小学校のときに、僕はそう教わった。ほぼ同世代の妻も同じだと言った。

今は、どう教わっているのだろう? 1980年でさえ、アメリカのある州の教科書には「現代の日本」として、ちょんまげの人々の写真が掲載されていたという。日本の歴史教科書も、この30年くらいで、「大化の改新」をはじめ、大きく変わった。

 

中学や高校になると、もう少し踏み込んだ事情を知らされるようになる。日露戦争はロシア革命と重なり、ロシアは、日本との戦争どころではなくなっていた。日本も戦費がかさんで困っていた。ロシアが講和を求めて、日本も合意した。だから、勝者はない、と。

 

それでも、日露戦争当時の人々の目は、別の「事実」に向けられていたようだ。

日本海海戦における東郷平八郎の知略と勝利。
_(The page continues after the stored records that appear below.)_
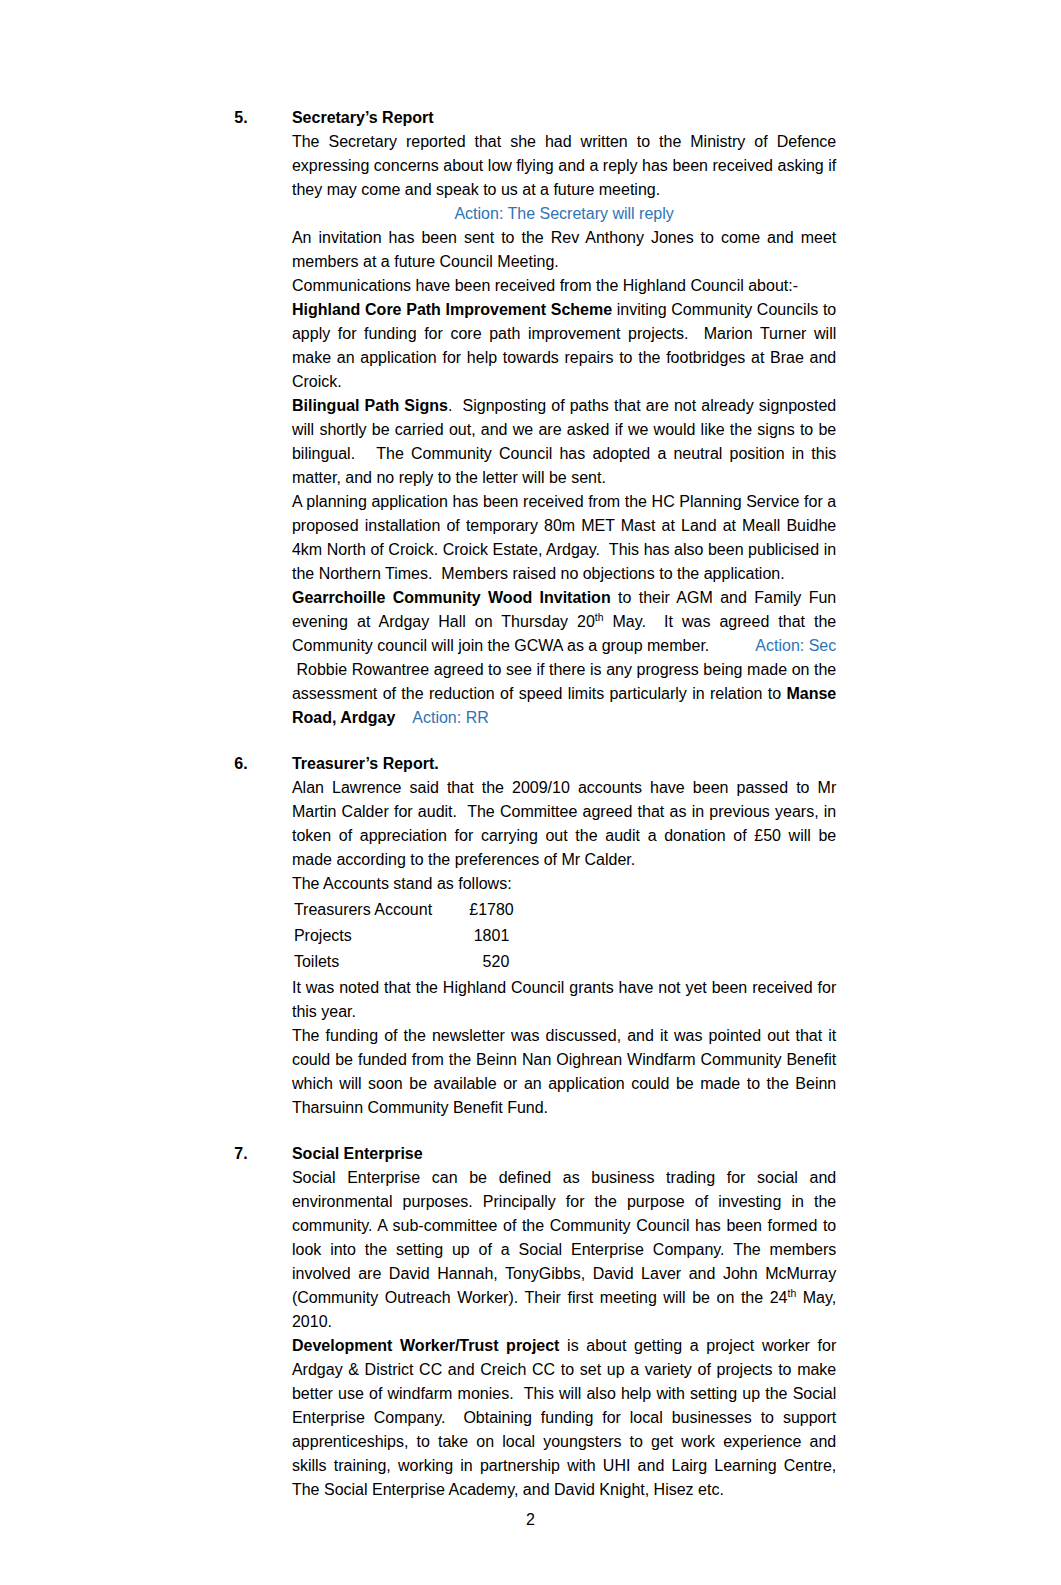5.
Secretary’s Report
The Secretary reported that she had written to the Ministry of Defence expressing concerns about low flying and a reply has been received asking if they may come and speak to us at a future meeting.
Action: The Secretary will reply
An invitation has been sent to the Rev Anthony Jones to come and meet members at a future Council Meeting.
Communications have been received from the Highland Council about:-
Highland Core Path Improvement Scheme inviting Community Councils to apply for funding for core path improvement projects. Marion Turner will make an application for help towards repairs to the footbridges at Brae and Croick.
Bilingual Path Signs. Signposting of paths that are not already signposted will shortly be carried out, and we are asked if we would like the signs to be bilingual. The Community Council has adopted a neutral position in this matter, and no reply to the letter will be sent.
A planning application has been received from the HC Planning Service for a proposed installation of temporary 80m MET Mast at Land at Meall Buidhe 4km North of Croick. Croick Estate, Ardgay. This has also been publicised in the Northern Times. Members raised no objections to the application.
Gearrchoille Community Wood Invitation to their AGM and Family Fun evening at Ardgay Hall on Thursday 20th May. It was agreed that the Community council will join the GCWA as a group member.Action: Sec
Robbie Rowantree agreed to see if there is any progress being made on the assessment of the reduction of speed limits particularly in relation to Manse Road, Ardgay Action: RR
6.
Treasurer’s Report.
Alan Lawrence said that the 2009/10 accounts have been passed to Mr Martin Calder for audit. The Committee agreed that as in previous years, in token of appreciation for carrying out the audit a donation of £50 will be made according to the preferences of Mr Calder.
The Accounts stand as follows:
| Treasurers Account | £1780 |
| Projects | 1801 |
| Toilets | 520 |
It was noted that the Highland Council grants have not yet been received for this year.
The funding of the newsletter was discussed, and it was pointed out that it could be funded from the Beinn Nan Oighrean Windfarm Community Benefit which will soon be available or an application could be made to the Beinn Tharsuinn Community Benefit Fund.
7.
Social Enterprise
Social Enterprise can be defined as business trading for social and environmental purposes. Principally for the purpose of investing in the community. A sub-committee of the Community Council has been formed to look into the setting up of a Social Enterprise Company. The members involved are David Hannah, TonyGibbs, David Laver and John McMurray (Community Outreach Worker). Their first meeting will be on the 24th May, 2010.
Development Worker/Trust project is about getting a project worker for Ardgay & District CC and Creich CC to set up a variety of projects to make better use of windfarm monies. This will also help with setting up the Social Enterprise Company. Obtaining funding for local businesses to support apprenticeships, to take on local youngsters to get work experience and skills training, working in partnership with UHI and Lairg Learning Centre, The Social Enterprise Academy, and David Knight, Hisez etc.
2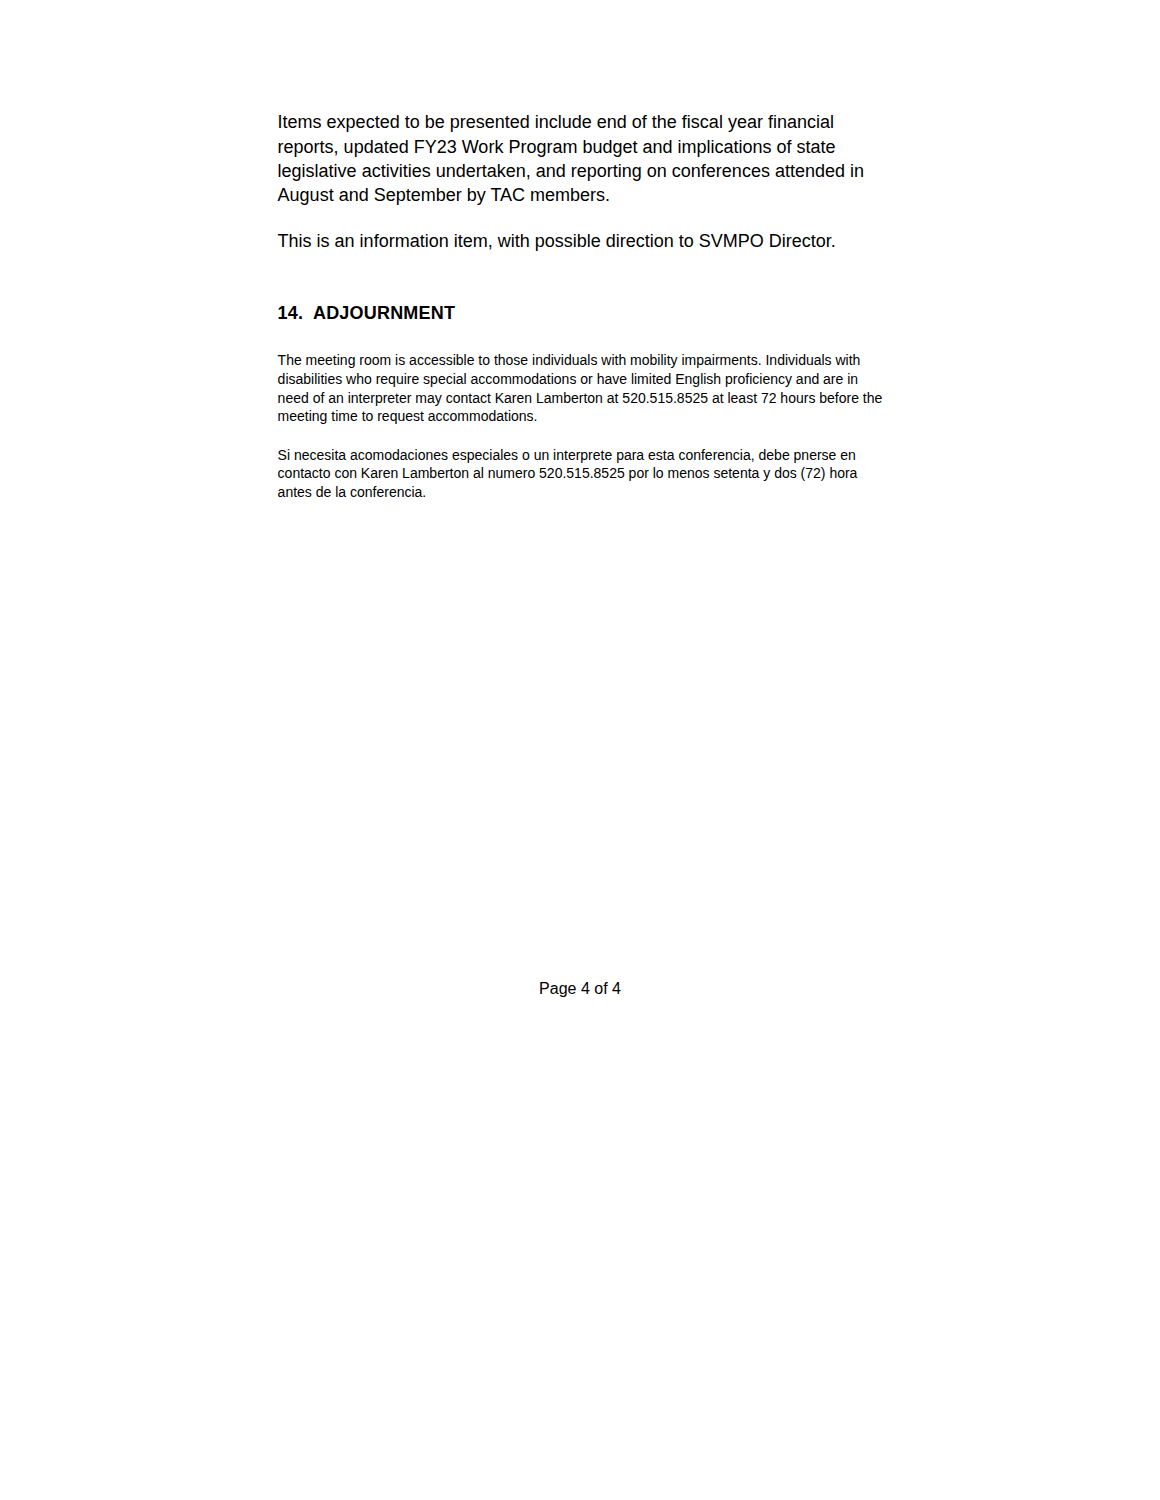Items expected to be presented include end of the fiscal year financial reports, updated FY23 Work Program budget and implications of state legislative activities undertaken, and reporting on conferences attended in August and September by TAC members.
This is an information item, with possible direction to SVMPO Director.
14. ADJOURNMENT
The meeting room is accessible to those individuals with mobility impairments. Individuals with disabilities who require special accommodations or have limited English proficiency and are in need of an interpreter may contact Karen Lamberton at 520.515.8525 at least 72 hours before the meeting time to request accommodations.
Si necesita acomodaciones especiales o un interprete para esta conferencia, debe pnerse en contacto con Karen Lamberton al numero 520.515.8525 por lo menos setenta y dos (72) hora antes de la conferencia.
Page 4 of 4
人々が信じたのは、そうした勇ましく誇らしい逸話だ。そして小国日本が、どれほど巨大な国を相手に勇敢に戦い、勝利を得たか…。

 

富国強兵、欧米列強に肩を並べることに心血を注ぐ明治政府。そのための国威高揚策。当時の人々が、東郷平八郎の偉業を口の端に上らすのは当たり前だ。

 

でも昭和末期の「バブル」が終わっても、日露戦争のそうした逸話は、何年かに一度テレビでドラマ化されていた。日露戦争から85年もたち、その間に「民主主義国家」となったはずなのに、同じトーンで描かれる戦争…。

 

神風神話。

日本は特別な国、というコンセンサスが国民に植えつけられているのかもしれない。

政治家が、それを放っておくはずはない。

 

蒙古襲来時に台風がやってきて、蒙古の船を追い払った。

日清・日露戦争の「連勝」で、日本にはつねに神風が吹くという印象がつくられ、第二次世界大戦では「神国ニッポン」がアメリカに負けるわけがない、と、戦意をあおった。

 

結局、緒戦以外は負け続け、最後は「「神風」特攻隊」と言われる捨て身の戦術だ。

今度は、若者たちに命を捨てさせるために、「神風」を用いた。

一方、戦争の最高責任者は、東京裁判でバカを装い、自分の命を長らえようとした。

 

「神」と「戦争」が結び付けられた発言に、日本人の多くがアレルギーを起こすのは、このふたつを利用して、国民の命を無駄に散らせた「日本の政治家のやり口」を思い出すからだ。